The SNRC Science Committee does not share this view.  Here are some of our reasons:

  1. The claim that a significant lead-occasioned human health problem exists in the basin rests on science that is vigorously disputed by the science committee and others.
  2. The issues raised in that dispute have shown themselves to be sufficiently credible to engage the staff at the National Academy of Sciences, and a review of said science by NAS has cleared this week cleared its first hurdle on the path toward becoming a reality. Since (as both the governor and the lt. governor have said) there is no public health emergency in the basin, it makes sense to delay any yard plan until the completion of the NAS review or the determination that it will or will not be conducted.
  3. The focus on yards ignores the very favorable results of the 2001 blood lead survey, which suggested that the basin was either very close to meeting the EPA’s blood lead population standard or meets it already.
  4. The yard plan also ignores the Idaho Department of Health subcommittee’s recommendation to wait five years to see if apparent trends in effect solve whatever alleged lead-health problem may exist in the basin.
  5. Both the DEQ’s draft proposal and its unilateral yard projects in effect bypass the scores of pages of critical comments (scientific and otherwise) submitted by basin citizens in response to the EPA’s proposed plan – thus ignoring once again the hundreds of hours of thought and effort basin citizens invested in the prospect of being heard.
  6. There are 700 yards still awaiting remediation inside “The Box” – and hence it would make altogether good sense to finish those yards before starting the wider basin project.
  7. The proposed projects are heavier on yard sampling (300 yards), which emphasis will in all likelihood label yards exceeding EPA’s controversial soil lead standard as Superfund sites, thus requiring the long process of remediation and delisting by EPA.
  8. Even if all of the DEQ’s proposed yard plan were accomplished in the summer of 2002, only about 3 percent of the total projected number of yards destined for remediation in the EPA’s proposed plans will be completed.

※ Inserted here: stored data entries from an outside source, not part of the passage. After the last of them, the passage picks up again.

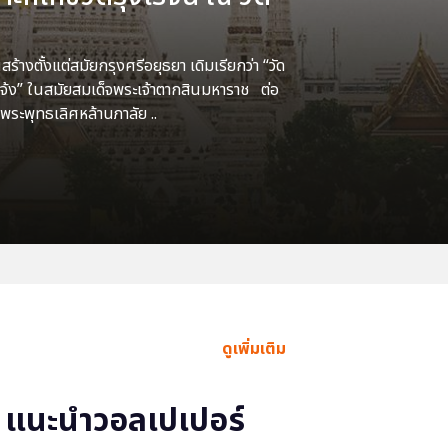
้างตั้งแต่สมัยกรุงศรีอยุธยา เดิมเรียกว่า “วัด
แจ้ง” ในสมัยสมเด็จพระเจ้าตากสินมหาราช ต่อ
พระพุทธเลิศหล้านภาลัย ..
ดูเพิ่มเติม
แนะนำวอลเปเปอร์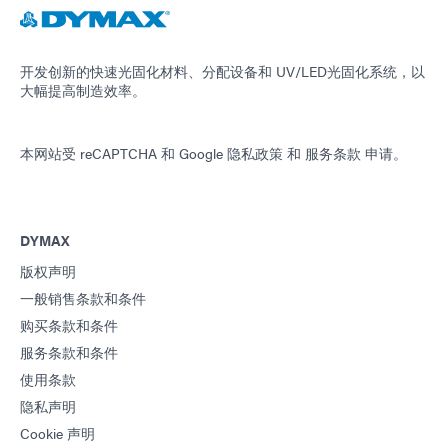
开发创新的快速光固化材料、分配设备和 UV/LED光固化系统，以
大幅提高制造效率。
本网站受 reCAPTCHA 和
Google 隐私政策
和
服务条款
申请。
DYMAX
版权声明
一般销售条款和条件
购买条款和条件
服务条款和条件
使用条款
隐私声明
Cookie 声明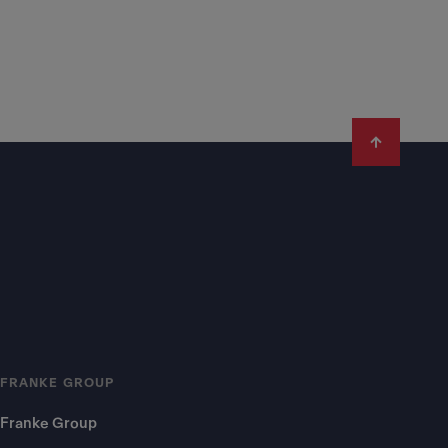
FRANKE GROUP
Franke Group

In other words, a very small bite will be taken out of a very big apple.  Would it not make better sense to tackle smaller projects with good prospects of completion instead of completing 3 percent of a task that may end up being judged unnecessary by the NAS review?
  9. However “user-friendly” the plan’s structure, the commencement of yard sampling may establish a climate of fear in which homeowners feel compelled to enlist in the project because a neighbor has done so – say, for example, because the fact of the yard project may create an artificial real estate advantage for the participating homeowner over the nonparticipating homeowner. Scientific issues should be resolved before a slippery slope of justifiable citizen fears drives yard projects.

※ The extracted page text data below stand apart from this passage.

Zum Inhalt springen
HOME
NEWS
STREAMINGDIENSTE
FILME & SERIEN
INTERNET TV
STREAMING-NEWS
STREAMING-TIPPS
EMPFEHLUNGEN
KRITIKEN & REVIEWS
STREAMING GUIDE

  10. The tightening of government budgets and the current climate of fiscal watchfulness make this an ill-advised time for launching an expensive project of unknown or contested public health or environmental value.
  11. Finally, human and yard remediation were the hottest hot-button issue in the wider basin – the issues that arguably launched the legislation that created the NBC and its ideal of shared local, state, tribal and federal control. In that light, it does a disservice to the NBC and to the citizens of Shoshone County for yards to become the lead-off and largest project  for this commission’s first summer of operation – and still more a disservice for DEQ to pursue the same project unilaterally and without the NBC’s blessing.

Obviously, Monday evening’s meeting promises to be an important and fateful event in both the basin’s history and the history of the fledgling commission.  We urge everyone – whatever his or her views – to be in attendance and make his or her voice heard.